The alternator has a multi-pin connector (often with two thick red B+ wires and smaller wires including the D+ excitation wire).

  • Loose, corroded, broken, or miswired connections (especially the thin D+/excitation wire) prevent charging.
  • Previous owners sometimes modify wiring, or the plug gets damaged.
  • Fix: Unplug the connector, clean contacts, check for voltage at the D+ pin (should get ~12V with key ON from the dash light circuit). Inspect the red wires for good tight connections to the battery/alternator output.

 

Try the first option, since you clearly have NO dash Bulb installed... and if you then need to check the connection from the alternator to the bulb (option 3), see if this helps:

The multi-pin connector on the alternator of a 1986 Mercedes 300D (W123 with OM617 engine) is a 3-pin (or 3-prong) plastic plug from Bosch. It connects to the rear of the alternator and handles the main output plus excitation.

Typical Configuration

  • Two large/fat terminals (often the bigger slots or pins): These carry the high-current charging output (B+).
    • Wires: Usually two thick red (or red/white) wires.
    • Function: These are paralleled for higher current capacity (one often routes to the starter positive post, the other to a nearby terminal block or directly toward the battery positive). They should show constant ~12V battery voltage at all times (key off or on), as they're direct battery connections via heavy cables.
  • One smaller/skinny terminal (the narrowest slot): This is the excitation/indicator wire (D+ or sometimes labeled as the warning light circuit).
    • Wire: Thin blue (or white/blue in some descriptions).
    • Function: Provides initial excitation current from the dash charge warning light bulb to "wake up" the alternator. With ignition ON (engine OFF), you should see ~12V (or slightly less) here from the instrument cluster circuit. Key OFF: no voltage. This wire also feeds the tachometer signal on some diesels and lights the battery warning lamp if charging fails.

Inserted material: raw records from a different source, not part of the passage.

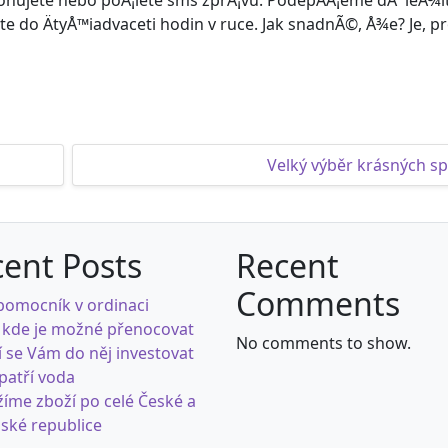
onujete nebo poÅ¡lete sms zprÃ¡vu. PodepÃ­Å¡eme dÅ¯leÅ¾
¡te do ÄtyÅ™iadvaceti hodin v ruce. Jak snadnÃ©, Å¾e? Je, 
Velký výběr krásných sp
ent Posts
Recent
Comments
pomocník v ordinaci
 kde je možné přenocovat
No comments to show.
í se Vám do něj investovat
 patří voda
íme zboží po celé České a
ské republice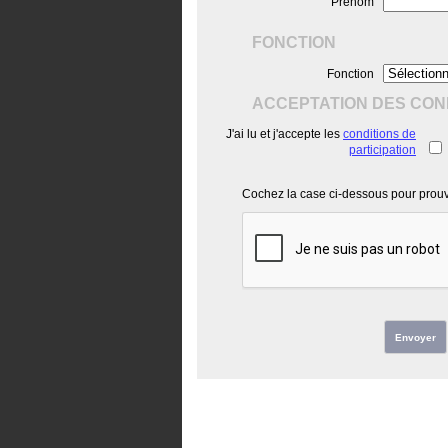
Prénom
FONCTION
Fonction
ACCEPTATION DES COND
J'ai lu et j'accepte les
conditions de
participation
Cochez la case ci-dessous pour prouve
Envoyer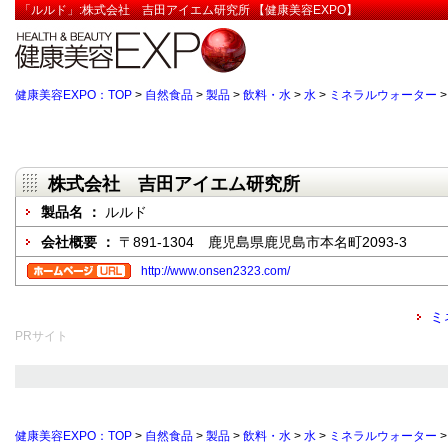
「ルルド」:株式会社 吉田アイエム研究所 【健康美容EXPO】
健康美容EXPO：TOP
>
自然食品
>
製品
>
飲料・水
>
水
>
ミネラルウォーター
株式会社 吉田アイエム研究所
製品名 ：
ルルド
会社概要 ：
〒891-1304 鹿児島県鹿児島市本名町2093-3
http://www.onsen2323.com/
ミ
PRサイト
健康美容EXPO：TOP
>
自然食品
>
製品
>
飲料・水
>
水
>
ミネラルウォーター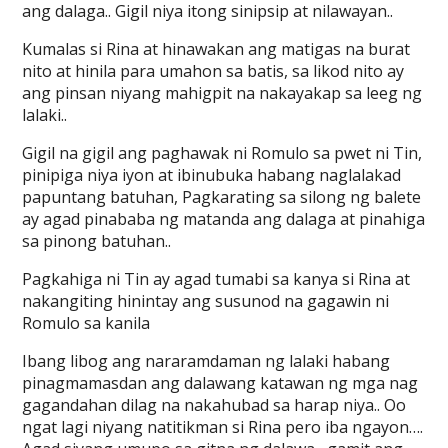
ang dalaga.. Gigil niya itong sinipsip at nilawayan..
Kumalas si Rina at hinawakan ang matigas na burat
nito at hinila para umahon sa batis, sa likod nito ay
ang pinsan niyang mahigpit na nakayakap sa leeg ng
lalaki..
Gigil na gigil ang paghawak ni Romulo sa pwet ni Tin,
pinipiga niya iyon at ibinubuka habang naglalakad
papuntang batuhan, Pagkarating sa silong ng balete
ay agad pinababa ng matanda ang dalaga at pinahiga
sa pinong batuhan..
Pagkahiga ni Tin ay agad tumabi sa kanya si Rina at
nakangiting hinintay ang susunod na gagawin ni
Romulo sa kanila
Ibang libog ang nararamdaman ng lalaki habang
pinagmamasdan ang dalawang katawan ng mga nag
gagandahan dilag na nakahubad sa harap niya.. Oo
ngat lagi niyang natitikman si Rina pero iba ngayon….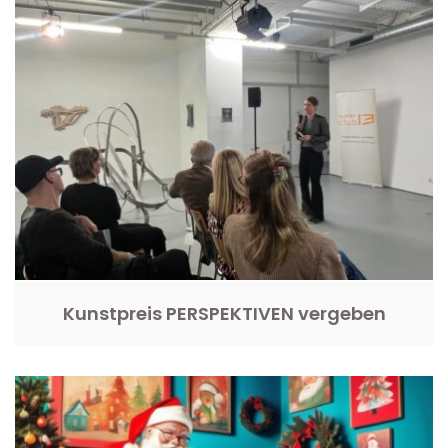
Kunstpreis PERSPEKTIVEN vergeben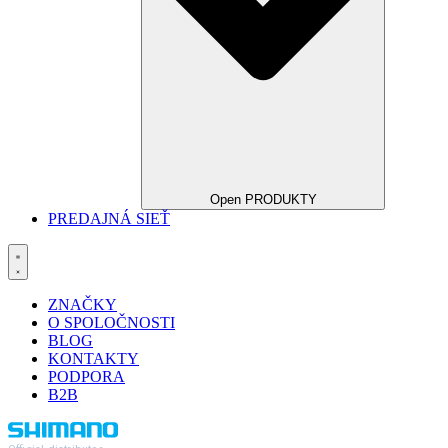
Open PRODUKTY
PREDAJNÁ SIEŤ
ZNAČKY
O SPOLOČNOSTI
BLOG
KONTAKTY
PODPORA
B2B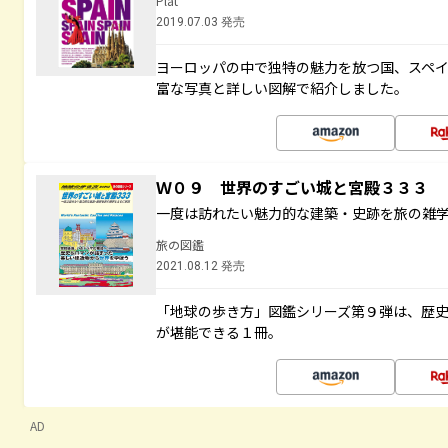
Plat
2019.07.03 発売
ヨーロッパの中で独特の魅力を放つ国、スペ
富な写真と詳しい図解で紹介しました。
Ｗ０９ 世界のすごい城と宮殿３３３
一度は訪れたい魅力的な建築・史跡を旅の雑
旅の図鑑
2021.08.12 発売
「地球の歩き方」図鑑シリーズ第９弾は、歴
が堪能できる１冊。
AD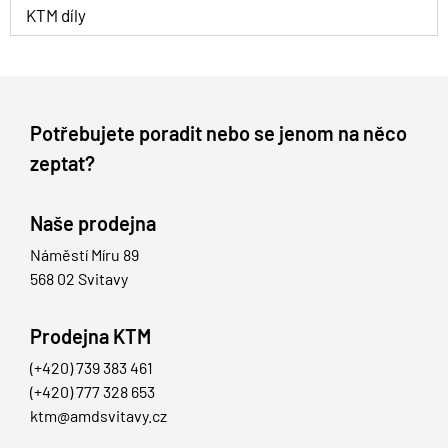
KTM díly
Potřebujete poradit nebo se jenom na něco
zeptat?
Naše prodejna
Náměstí Míru 89
568 02 Svitavy
Prodejna KTM
(+420) 739 383 461
(+420) 777 328 653
ktm@amdsvitavy.cz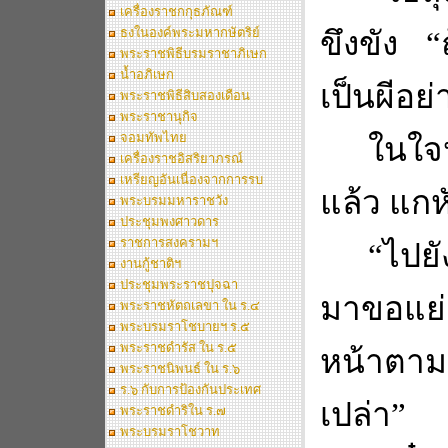
เครื่องราชกกุธภัณฑ์
ธงในองค์พระมหากษัตริย์
ขึงขัง
“
พระราชพิธีบรมราชาภิเษก
น้ำอภิเษก
เป็นผีอย่
พระราชพิธีสิบสองเดือน
พระราชานุกิจ
จอมทัพไทย
ในใจห
เครื่องราชอิสริยาภรณ์
เหรียญอันเนื่องจากการรบ
แล้ว แก
พระบรมมหาราชวัง
ประชุมพงศาวดาร
ราชการสงครามฯ
“
ไปยั
งานกู้ชาติฯ
ประชุมพระราชปุจฉา
มาขอแย่
พระราชหัตถเลขา ใน ร.๔
พระบรมราโชบายฯ ร.๕
พระราชดำรัส ใน ร.๕
หน้าตามา
พระราชนิพนธ์ ใน ร.๖
ร.๖ กับการป้องกันประเทศ
เปล่า
”
พระราชดำริใน ร.๗
พระบรมราโชวาท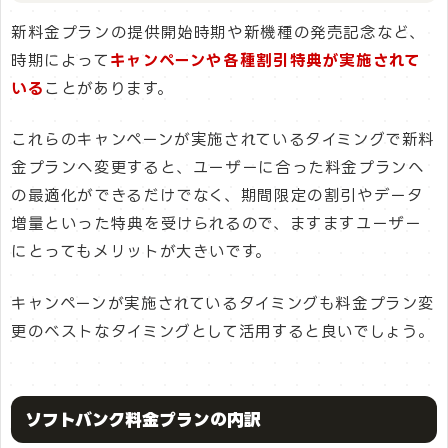
新料金プランの提供開始時期や新機種の発売記念など、
時期によって
キャンペーンや各種割引特典が実施されて
いる
ことがあります。
これらのキャンペーンが実施されているタイミングで新料
金プランへ変更すると、ユーザーに合った料金プランへ
の最適化ができるだけでなく、期間限定の割引やデータ
増量といった特典を受けられるので、ますますユーザー
にとってもメリットが大きいです。
キャンペーンが実施されているタイミングも料金プラン変
更のベストなタイミングとして活用すると良いでしょう。
ソフトバンク料金プランの内訳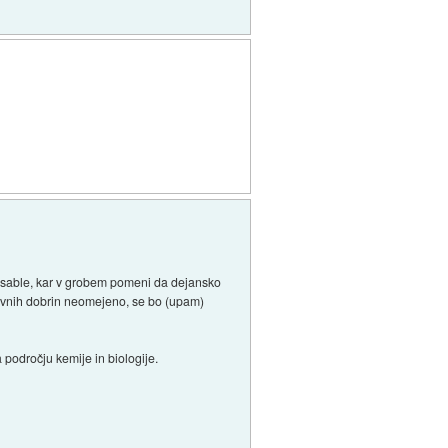
mposable, kar v grobem pomeni da dejansko
aravnih dobrin neomejeno, se bo (upam)
 področju kemije in biologije.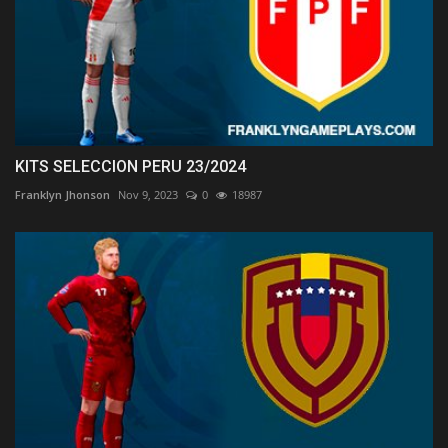
KITS SELECCION PERU 23/2024
Franklyn Jhonson
Nov 9, 2023
0
18987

The plug is keyed/asymmetric so it only fits one way— the two large pins are typically side-by-side or in a row, with the small one offset (often the smallest slot is for the blue exciter wire).

Visual Layout (text representation, viewing the plug face/male side on the alternator or female harness side)

  Large pin (B+)     Large pin (B+)
       |                 |
       -------------------
              Small pin (D+)

 
  • Exact orientation can vary slightly by year/production, but the small pin is consistently the exciter (D+), and the two larges are B+ outputs.

Quick Tests at the Connector (unplugged, multimeter)

  • Key OFF: ~12V on both large pins (to ground); 0V on small pin.
  • Key ON (engine OFF): ~12V on large pins; ~12V (or bulb voltage drop) on small pin → confirms dash light circuit is feeding excitation.
  • Engine running: Voltage on large pins should rise to 13.5–14.5V if charging works.

If your new alternator has spade terminals instead of a plug (some aftermarket do), the main B+ is usually a large stud/bolt on the back, and D+ is a smaller spade (often marked "D+" or "61"). The harness plug may need adapting, but stock is the 3-pin as above.